EXERCISE — Would you please write out only the lines running from the top of the listing through the one holding "left knee: (379, 390)", exactly, with both ends kept and pictures left out?
= = = = = = =
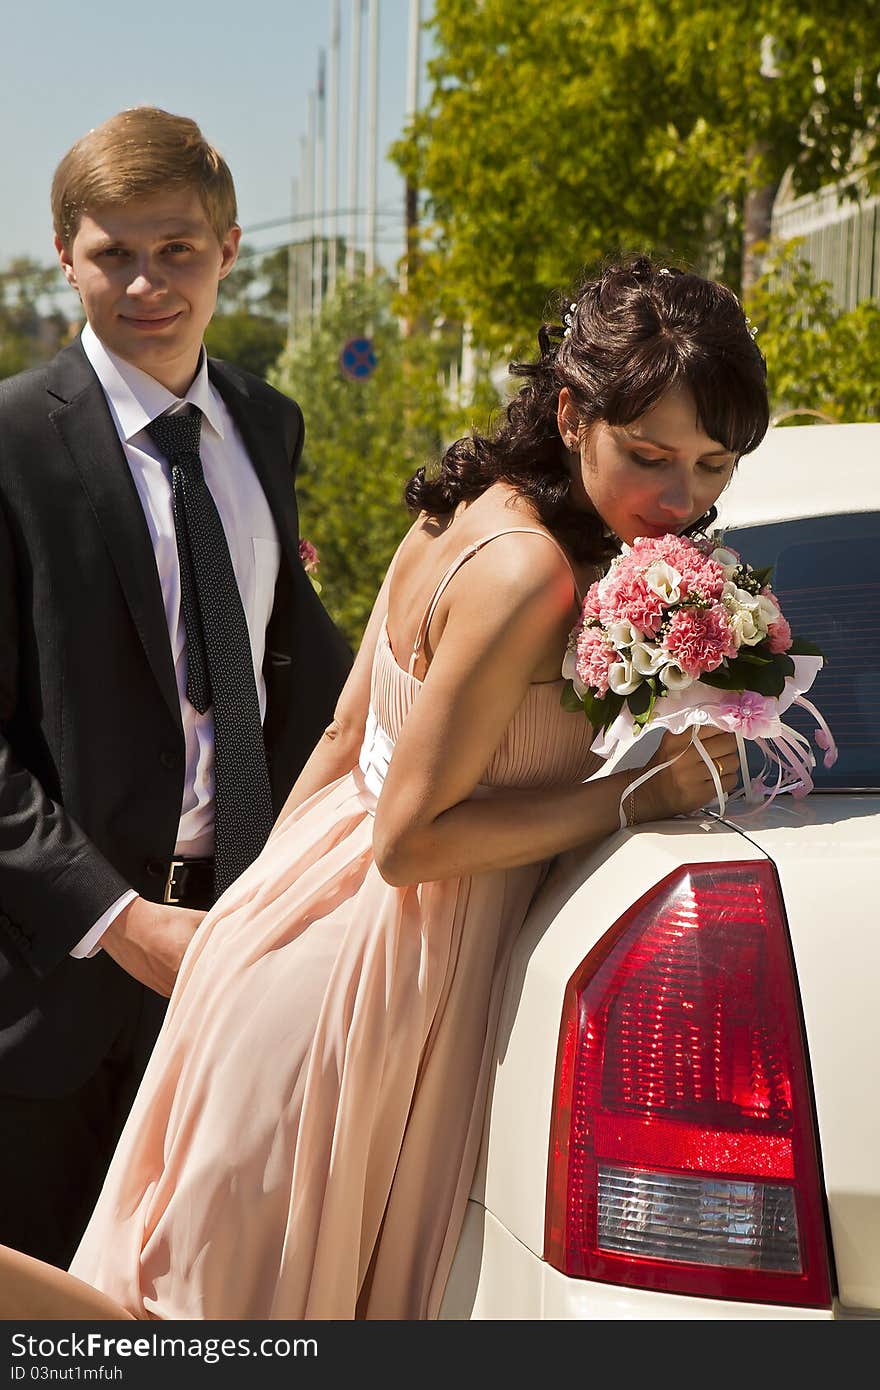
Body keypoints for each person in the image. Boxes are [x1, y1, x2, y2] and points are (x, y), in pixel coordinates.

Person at [0, 255, 766, 1320]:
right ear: (570, 412)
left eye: (714, 466)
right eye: (649, 456)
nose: (681, 499)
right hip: (380, 975)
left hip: (294, 922)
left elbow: (342, 733)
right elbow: (412, 839)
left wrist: (245, 928)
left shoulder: (469, 503)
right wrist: (640, 795)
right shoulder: (530, 573)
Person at [0, 107, 351, 1270]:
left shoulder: (266, 423)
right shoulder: (12, 443)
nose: (148, 282)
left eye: (178, 249)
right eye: (114, 253)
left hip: (239, 951)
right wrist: (119, 919)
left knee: (197, 1299)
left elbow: (287, 664)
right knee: (46, 1312)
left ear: (230, 248)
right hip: (56, 985)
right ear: (66, 257)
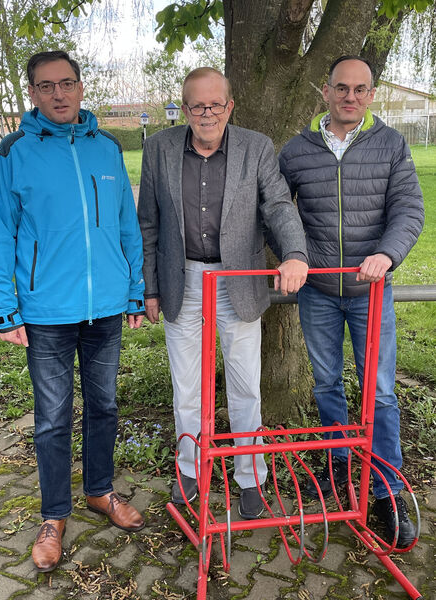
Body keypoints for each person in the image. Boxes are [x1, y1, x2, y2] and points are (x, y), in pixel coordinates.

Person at [0, 51, 146, 572]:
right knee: (53, 420)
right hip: (46, 312)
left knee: (104, 408)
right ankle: (53, 516)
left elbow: (127, 226)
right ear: (33, 93)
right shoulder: (13, 153)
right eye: (46, 86)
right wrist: (5, 309)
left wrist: (135, 291)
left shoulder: (107, 148)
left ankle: (100, 491)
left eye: (67, 84)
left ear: (81, 87)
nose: (58, 94)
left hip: (104, 310)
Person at [138, 67, 308, 519]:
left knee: (245, 385)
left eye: (216, 104)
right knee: (186, 387)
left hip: (239, 280)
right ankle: (190, 472)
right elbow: (148, 223)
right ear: (185, 107)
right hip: (183, 279)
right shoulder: (159, 148)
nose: (207, 113)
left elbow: (276, 205)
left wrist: (293, 253)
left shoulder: (255, 147)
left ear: (230, 106)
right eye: (198, 105)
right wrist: (149, 288)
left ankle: (250, 478)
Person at [278, 55, 424, 546]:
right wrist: (292, 255)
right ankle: (340, 466)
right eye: (342, 88)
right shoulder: (297, 150)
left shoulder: (390, 144)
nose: (351, 98)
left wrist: (387, 253)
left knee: (379, 390)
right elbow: (277, 211)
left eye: (361, 90)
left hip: (370, 291)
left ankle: (385, 485)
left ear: (371, 94)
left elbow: (409, 208)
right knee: (326, 385)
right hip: (318, 290)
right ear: (325, 90)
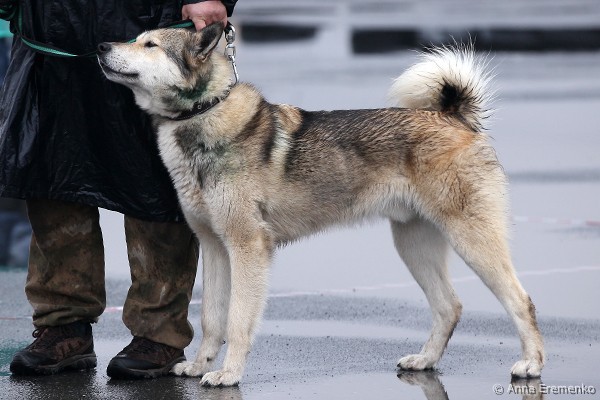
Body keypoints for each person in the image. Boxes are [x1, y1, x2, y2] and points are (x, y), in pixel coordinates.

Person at [0, 0, 237, 379]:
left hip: (149, 18)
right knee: (54, 178)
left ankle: (158, 332)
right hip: (51, 28)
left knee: (156, 184)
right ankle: (63, 324)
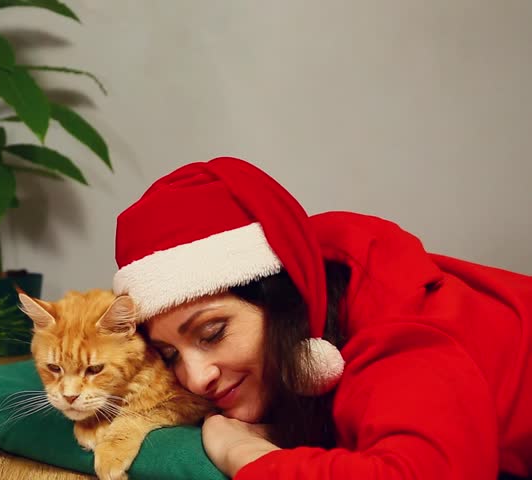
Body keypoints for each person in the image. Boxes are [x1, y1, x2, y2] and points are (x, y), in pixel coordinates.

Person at [111, 156, 532, 479]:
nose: (196, 378)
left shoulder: (397, 319)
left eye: (212, 332)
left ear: (282, 299)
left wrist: (244, 455)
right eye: (170, 355)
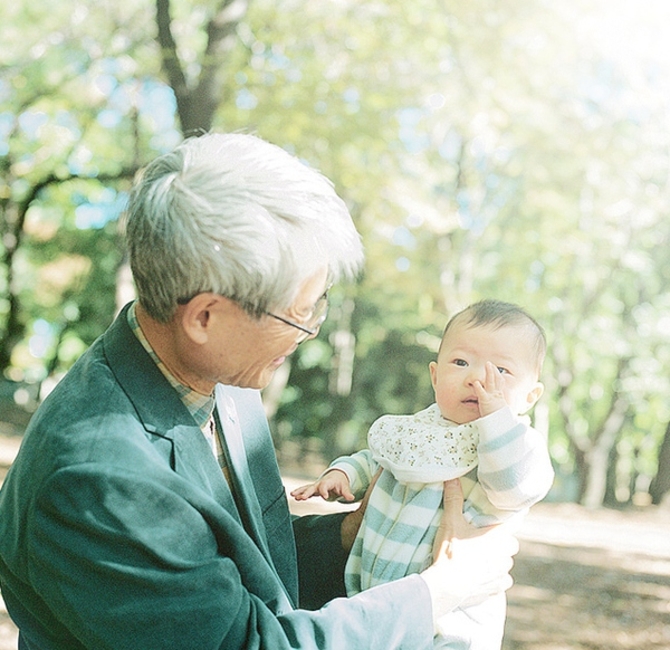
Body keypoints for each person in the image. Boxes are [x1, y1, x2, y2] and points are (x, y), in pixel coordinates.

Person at [0, 133, 518, 650]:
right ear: (205, 316)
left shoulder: (222, 376)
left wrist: (348, 538)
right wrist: (437, 592)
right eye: (296, 312)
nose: (307, 332)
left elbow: (221, 564)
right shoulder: (100, 482)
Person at [293, 299, 554, 649]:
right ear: (435, 375)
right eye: (461, 362)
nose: (477, 378)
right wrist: (344, 472)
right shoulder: (419, 428)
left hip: (453, 621)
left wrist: (496, 421)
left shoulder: (518, 446)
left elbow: (514, 488)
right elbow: (377, 458)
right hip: (374, 595)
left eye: (501, 372)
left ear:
= = = = = = =
OUTPUT OF THE EXERCISE —
Body keypoints for each person in the image. Boxes are [x1, y1, x2, y2] and points are (x, y), in pixel coordinates.

Person at [0, 255, 766, 1320]:
right ear: (570, 412)
left eye: (714, 466)
right eye: (649, 456)
nose: (681, 499)
right hip: (380, 975)
left hip: (294, 922)
left elbow: (342, 733)
right elbow: (412, 839)
left wrist: (245, 928)
left shoulder: (469, 503)
right wrist: (640, 795)
right shoulder: (530, 573)
Person at [0, 107, 351, 1270]:
left shoulder: (266, 423)
right shoulder: (12, 443)
nose: (148, 282)
left eye: (178, 249)
right eye: (114, 253)
left hip: (239, 951)
right wrist: (119, 919)
left knee: (197, 1299)
left elbow: (287, 664)
right knee: (46, 1312)
left ear: (230, 248)
right hip: (56, 985)
right ear: (66, 257)
Body keypoints for each person in the image. Boxes are [x1, y1, x2, y2] and points are (x, y), in pixel coordinates.

Person at [0, 51, 146, 572]:
right knee: (53, 420)
right hip: (46, 312)
left knee: (104, 408)
right ankle: (53, 516)
left elbow: (127, 226)
right ear: (33, 93)
right shoulder: (13, 153)
right eye: (46, 86)
right wrist: (5, 309)
left wrist: (135, 291)
left shoulder: (107, 148)
left ankle: (100, 491)
left eye: (67, 84)
left ear: (81, 87)
nose: (58, 94)
left hip: (104, 310)
Person at [138, 67, 308, 519]:
left knee: (245, 385)
left eye: (216, 104)
right knee: (186, 387)
left hip: (239, 280)
right ankle: (190, 472)
right elbow: (148, 223)
right ear: (185, 107)
right hip: (183, 279)
right shoulder: (159, 148)
nose: (207, 113)
left elbow: (276, 205)
left wrist: (293, 253)
left shoulder: (255, 147)
left ear: (230, 106)
right eye: (198, 105)
right wrist: (149, 288)
left ankle: (250, 478)
Person at [278, 55, 424, 546]:
right wrist: (292, 255)
right ankle: (340, 466)
right eye: (342, 88)
right shoulder: (297, 150)
left shoulder: (390, 144)
nose: (351, 98)
left wrist: (387, 253)
left knee: (379, 390)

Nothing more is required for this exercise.